Modern cloud data warehouses (BigQuery, Snowflake) handle this differently: instead of pre-computing cubes, they use massive parallelism and columnar storage to make the scan fast enough that materialization is less necessary. But materialized views are still used for the most frequently accessed, most expensive aggregations where even parallel scans are too slow for interactive query response times.

takeaway

For OLTP writes: LSM-tree beats B-tree on write throughput (sequential appends beat random page updates, especially on SSD); B-tree beats LSM on read latency and predictability (one root-to-leaf path vs multiple SSTable checks). For analytics: column-oriented storage is a near-universal win — less I/O (read only needed columns), better compression (column values are homogeneous and often repetitive), and CPU SIMD vectorized execution on compressed column chunks. Know that a data warehouse's star schema (fact table + dimension tables) is the foundation for every analytics query you will write in a BI tool, and that materialized views and data cubes exist to pre-answer the most expensive aggregations.

🎯 interview hot-takes

LSM-tree vs B-tree — when do you pick each? LSM-tree for write-heavy workloads (Cassandra, RocksDB): sequential memtable appends + background compaction give higher write throughput and better compression, especially on SSDs. But reads may check multiple SSTables — mitigated by Bloom filters. B-tree for read-heavy or mixed OLTP (PostgreSQL, MySQL): deterministic O(log n) root-to-leaf path for fast predictable reads; writes do random page updates with WAL for durability. For truly mixed workloads, RocksDB (LSM) under MySQL (MyRocks) is a popular hybrid.

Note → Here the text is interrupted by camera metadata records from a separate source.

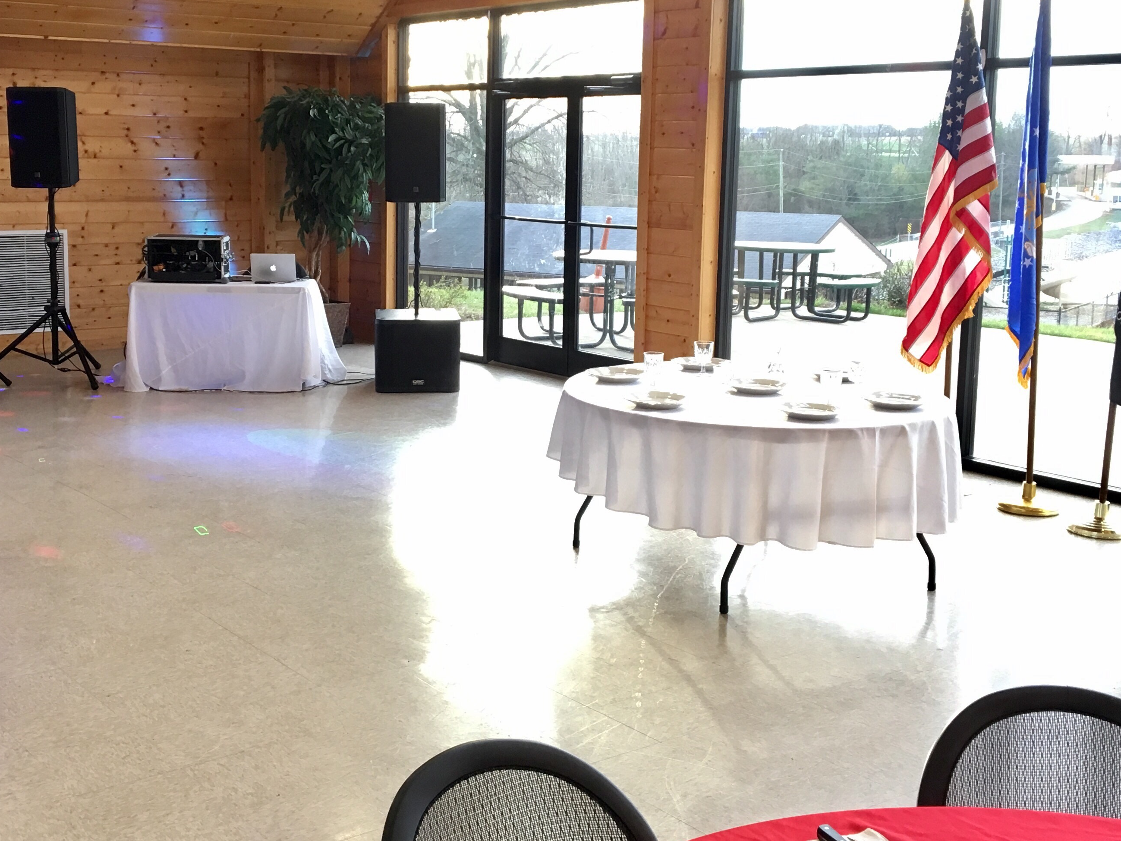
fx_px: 1457
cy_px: 350
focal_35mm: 45
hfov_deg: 41.9
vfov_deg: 32.1
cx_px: 467
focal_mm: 4.15
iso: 40
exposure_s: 1/30
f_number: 2.2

What are write amplification, read amplification, and space amplification? Write amp: bytes written to disk / bytes of application data (B-tree's in-place page writes are high; LSM compaction rewrites data across levels). Read amp: disk reads required per logical read (LSM can check many SSTables; B-tree is one path). Space amp: disk space used / logical data size (LSM has old + new data during compaction; B-tree reclaims freed pages quickly).

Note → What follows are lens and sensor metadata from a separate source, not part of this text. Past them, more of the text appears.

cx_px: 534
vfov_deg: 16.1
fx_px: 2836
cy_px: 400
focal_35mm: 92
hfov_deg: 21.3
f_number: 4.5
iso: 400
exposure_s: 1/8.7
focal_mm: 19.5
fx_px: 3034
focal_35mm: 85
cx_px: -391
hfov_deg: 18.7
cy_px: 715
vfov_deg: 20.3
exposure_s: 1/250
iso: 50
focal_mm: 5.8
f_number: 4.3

Why does column-oriented storage make analytics faster? An OLAP query touches 3–5 columns out of potentially hundreds. Row storage must load all 100+ columns to extract those few. Column storage reads only the needed columns — often a 10–30× reduction in I/O. Combined with bitmap/RLE/dictionary compression (column values are repetitive) and CPU SIMD vectorized operations on compressed chunks, both I/O and CPU cycles are dramatically reduced.

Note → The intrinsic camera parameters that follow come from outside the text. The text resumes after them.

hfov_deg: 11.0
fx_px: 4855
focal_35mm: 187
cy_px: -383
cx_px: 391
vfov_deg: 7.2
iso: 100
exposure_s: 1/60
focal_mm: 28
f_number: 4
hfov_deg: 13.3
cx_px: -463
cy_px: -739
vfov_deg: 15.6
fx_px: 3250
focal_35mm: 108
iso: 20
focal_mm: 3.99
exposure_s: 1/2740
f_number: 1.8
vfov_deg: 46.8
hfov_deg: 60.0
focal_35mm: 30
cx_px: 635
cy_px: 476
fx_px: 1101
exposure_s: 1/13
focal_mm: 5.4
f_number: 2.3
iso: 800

What is a Bloom filter and why do LSM-trees use one? A probabilistic data structure with no false negatives: if the Bloom filter says "key definitely not here," the key is guaranteed absent. LSM-trees attach one per SSTable to skip disk reads for SSTables that cannot contain the queried key — essential for reducing read amplification on negative lookups.
What is write-ahead logging and why do both B-trees and LSM-trees need it? WAL is an append-only durability log written before any data modification. B-trees use it to recover from crashes that interrupt in-place page updates (which leave pages partially modified). LSM-trees use it to recover the unflushed memtable after a crash (memtable contents are lost from RAM; WAL replays them). In both cases, the WAL is the source of truth for recent writes until they are durably committed to the main data structure.